- _Records from a collection_

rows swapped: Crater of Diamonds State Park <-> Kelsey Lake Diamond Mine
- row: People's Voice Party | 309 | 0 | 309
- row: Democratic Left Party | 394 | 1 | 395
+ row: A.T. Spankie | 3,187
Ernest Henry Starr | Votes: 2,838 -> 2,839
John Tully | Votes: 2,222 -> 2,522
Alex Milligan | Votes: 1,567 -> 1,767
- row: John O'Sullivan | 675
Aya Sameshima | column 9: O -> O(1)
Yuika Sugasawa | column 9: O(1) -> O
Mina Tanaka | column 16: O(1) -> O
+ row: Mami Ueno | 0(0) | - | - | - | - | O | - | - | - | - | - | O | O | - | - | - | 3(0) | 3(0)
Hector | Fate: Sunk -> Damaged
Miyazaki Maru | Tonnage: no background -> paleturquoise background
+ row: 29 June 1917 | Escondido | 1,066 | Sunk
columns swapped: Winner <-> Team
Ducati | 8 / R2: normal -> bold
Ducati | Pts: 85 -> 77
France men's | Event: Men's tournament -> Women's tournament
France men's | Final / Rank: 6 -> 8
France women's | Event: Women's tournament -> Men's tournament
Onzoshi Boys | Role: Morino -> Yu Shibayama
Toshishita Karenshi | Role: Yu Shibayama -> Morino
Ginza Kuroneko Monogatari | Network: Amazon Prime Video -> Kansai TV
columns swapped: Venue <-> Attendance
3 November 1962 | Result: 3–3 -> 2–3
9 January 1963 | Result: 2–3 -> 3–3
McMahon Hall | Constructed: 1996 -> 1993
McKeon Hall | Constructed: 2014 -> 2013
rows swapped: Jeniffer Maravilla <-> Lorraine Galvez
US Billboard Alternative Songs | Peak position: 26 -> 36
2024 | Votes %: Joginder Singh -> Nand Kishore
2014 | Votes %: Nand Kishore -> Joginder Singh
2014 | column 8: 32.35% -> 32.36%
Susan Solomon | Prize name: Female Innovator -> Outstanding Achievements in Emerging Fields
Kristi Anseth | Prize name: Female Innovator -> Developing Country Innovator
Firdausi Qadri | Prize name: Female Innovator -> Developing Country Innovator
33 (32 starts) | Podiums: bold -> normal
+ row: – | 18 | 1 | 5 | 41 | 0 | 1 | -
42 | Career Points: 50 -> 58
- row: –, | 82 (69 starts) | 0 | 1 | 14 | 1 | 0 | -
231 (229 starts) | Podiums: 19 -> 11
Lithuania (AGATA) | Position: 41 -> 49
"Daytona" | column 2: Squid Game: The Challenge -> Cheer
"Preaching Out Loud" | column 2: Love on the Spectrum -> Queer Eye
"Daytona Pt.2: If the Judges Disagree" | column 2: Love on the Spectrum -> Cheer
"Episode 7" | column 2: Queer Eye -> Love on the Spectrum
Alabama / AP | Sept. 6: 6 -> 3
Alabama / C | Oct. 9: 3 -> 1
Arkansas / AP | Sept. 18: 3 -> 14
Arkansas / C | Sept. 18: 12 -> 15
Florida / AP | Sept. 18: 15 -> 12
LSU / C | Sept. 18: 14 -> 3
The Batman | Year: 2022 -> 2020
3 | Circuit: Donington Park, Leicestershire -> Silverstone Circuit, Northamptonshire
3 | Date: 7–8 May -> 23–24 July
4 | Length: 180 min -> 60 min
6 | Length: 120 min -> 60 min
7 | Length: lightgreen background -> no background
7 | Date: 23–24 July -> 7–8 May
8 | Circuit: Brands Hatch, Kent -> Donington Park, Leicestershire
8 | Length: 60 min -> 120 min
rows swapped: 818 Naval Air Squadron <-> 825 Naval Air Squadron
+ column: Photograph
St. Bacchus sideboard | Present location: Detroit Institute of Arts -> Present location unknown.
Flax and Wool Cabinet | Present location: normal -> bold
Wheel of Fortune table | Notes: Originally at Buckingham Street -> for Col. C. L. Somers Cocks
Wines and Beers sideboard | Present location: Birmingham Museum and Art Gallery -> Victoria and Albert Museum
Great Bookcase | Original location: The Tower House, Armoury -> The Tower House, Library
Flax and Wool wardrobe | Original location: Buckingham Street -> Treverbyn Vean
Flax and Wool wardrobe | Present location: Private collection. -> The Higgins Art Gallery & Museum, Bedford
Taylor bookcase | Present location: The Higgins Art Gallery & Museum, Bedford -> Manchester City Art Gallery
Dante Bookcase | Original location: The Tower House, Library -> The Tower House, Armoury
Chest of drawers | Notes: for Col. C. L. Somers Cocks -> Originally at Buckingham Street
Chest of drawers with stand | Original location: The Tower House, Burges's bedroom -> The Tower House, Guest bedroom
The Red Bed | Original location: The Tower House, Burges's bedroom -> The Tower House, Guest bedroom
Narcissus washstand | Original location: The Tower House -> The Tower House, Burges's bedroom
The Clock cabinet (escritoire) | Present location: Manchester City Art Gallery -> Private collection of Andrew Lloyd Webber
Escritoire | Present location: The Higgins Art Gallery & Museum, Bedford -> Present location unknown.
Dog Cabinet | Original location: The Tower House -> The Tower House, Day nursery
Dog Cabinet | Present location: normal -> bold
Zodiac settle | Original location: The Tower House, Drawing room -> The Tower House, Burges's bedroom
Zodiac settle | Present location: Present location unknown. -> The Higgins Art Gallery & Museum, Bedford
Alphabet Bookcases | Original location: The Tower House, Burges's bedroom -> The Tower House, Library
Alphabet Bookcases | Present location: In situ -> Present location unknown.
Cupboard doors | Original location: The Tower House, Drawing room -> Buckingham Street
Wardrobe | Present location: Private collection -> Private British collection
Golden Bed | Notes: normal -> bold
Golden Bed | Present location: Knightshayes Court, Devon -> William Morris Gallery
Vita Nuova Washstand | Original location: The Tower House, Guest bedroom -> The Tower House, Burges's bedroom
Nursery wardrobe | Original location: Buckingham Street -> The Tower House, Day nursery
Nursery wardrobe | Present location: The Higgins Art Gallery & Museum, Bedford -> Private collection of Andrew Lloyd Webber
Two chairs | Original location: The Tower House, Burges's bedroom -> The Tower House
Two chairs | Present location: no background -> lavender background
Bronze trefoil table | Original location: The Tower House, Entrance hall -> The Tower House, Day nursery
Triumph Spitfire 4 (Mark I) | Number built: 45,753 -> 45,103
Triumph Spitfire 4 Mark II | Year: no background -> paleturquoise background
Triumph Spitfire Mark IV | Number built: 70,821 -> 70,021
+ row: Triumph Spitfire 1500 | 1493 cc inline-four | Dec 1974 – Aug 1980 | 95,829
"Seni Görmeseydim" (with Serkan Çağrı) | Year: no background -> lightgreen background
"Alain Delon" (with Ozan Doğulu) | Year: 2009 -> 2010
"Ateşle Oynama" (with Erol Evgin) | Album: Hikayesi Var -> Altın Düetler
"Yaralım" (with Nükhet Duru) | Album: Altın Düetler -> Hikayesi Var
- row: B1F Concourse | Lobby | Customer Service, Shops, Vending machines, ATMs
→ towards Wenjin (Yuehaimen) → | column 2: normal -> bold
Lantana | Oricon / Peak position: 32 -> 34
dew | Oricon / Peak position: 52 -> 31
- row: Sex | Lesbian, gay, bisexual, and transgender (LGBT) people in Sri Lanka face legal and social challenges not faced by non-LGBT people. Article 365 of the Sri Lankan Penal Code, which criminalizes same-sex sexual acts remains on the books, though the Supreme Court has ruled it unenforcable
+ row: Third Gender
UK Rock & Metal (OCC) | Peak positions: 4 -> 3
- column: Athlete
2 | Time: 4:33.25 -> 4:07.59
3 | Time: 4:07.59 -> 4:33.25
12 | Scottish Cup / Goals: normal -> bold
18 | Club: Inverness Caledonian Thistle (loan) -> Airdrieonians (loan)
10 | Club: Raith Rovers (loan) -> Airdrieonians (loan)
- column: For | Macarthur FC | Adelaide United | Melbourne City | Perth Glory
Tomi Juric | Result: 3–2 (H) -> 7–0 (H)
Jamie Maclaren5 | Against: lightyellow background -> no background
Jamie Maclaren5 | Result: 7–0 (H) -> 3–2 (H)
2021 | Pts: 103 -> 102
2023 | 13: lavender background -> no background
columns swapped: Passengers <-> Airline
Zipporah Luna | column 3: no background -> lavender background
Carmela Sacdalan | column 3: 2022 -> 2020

- _Direction_
Which lines in the records above contain the word "tournament"? Collect and copy each of them, counting a match only when the case is the same.

- _Task result_
France men's | Event: Men's tournament -> Women's tournament
France women's | Event: Women's tournament -> Men's tournament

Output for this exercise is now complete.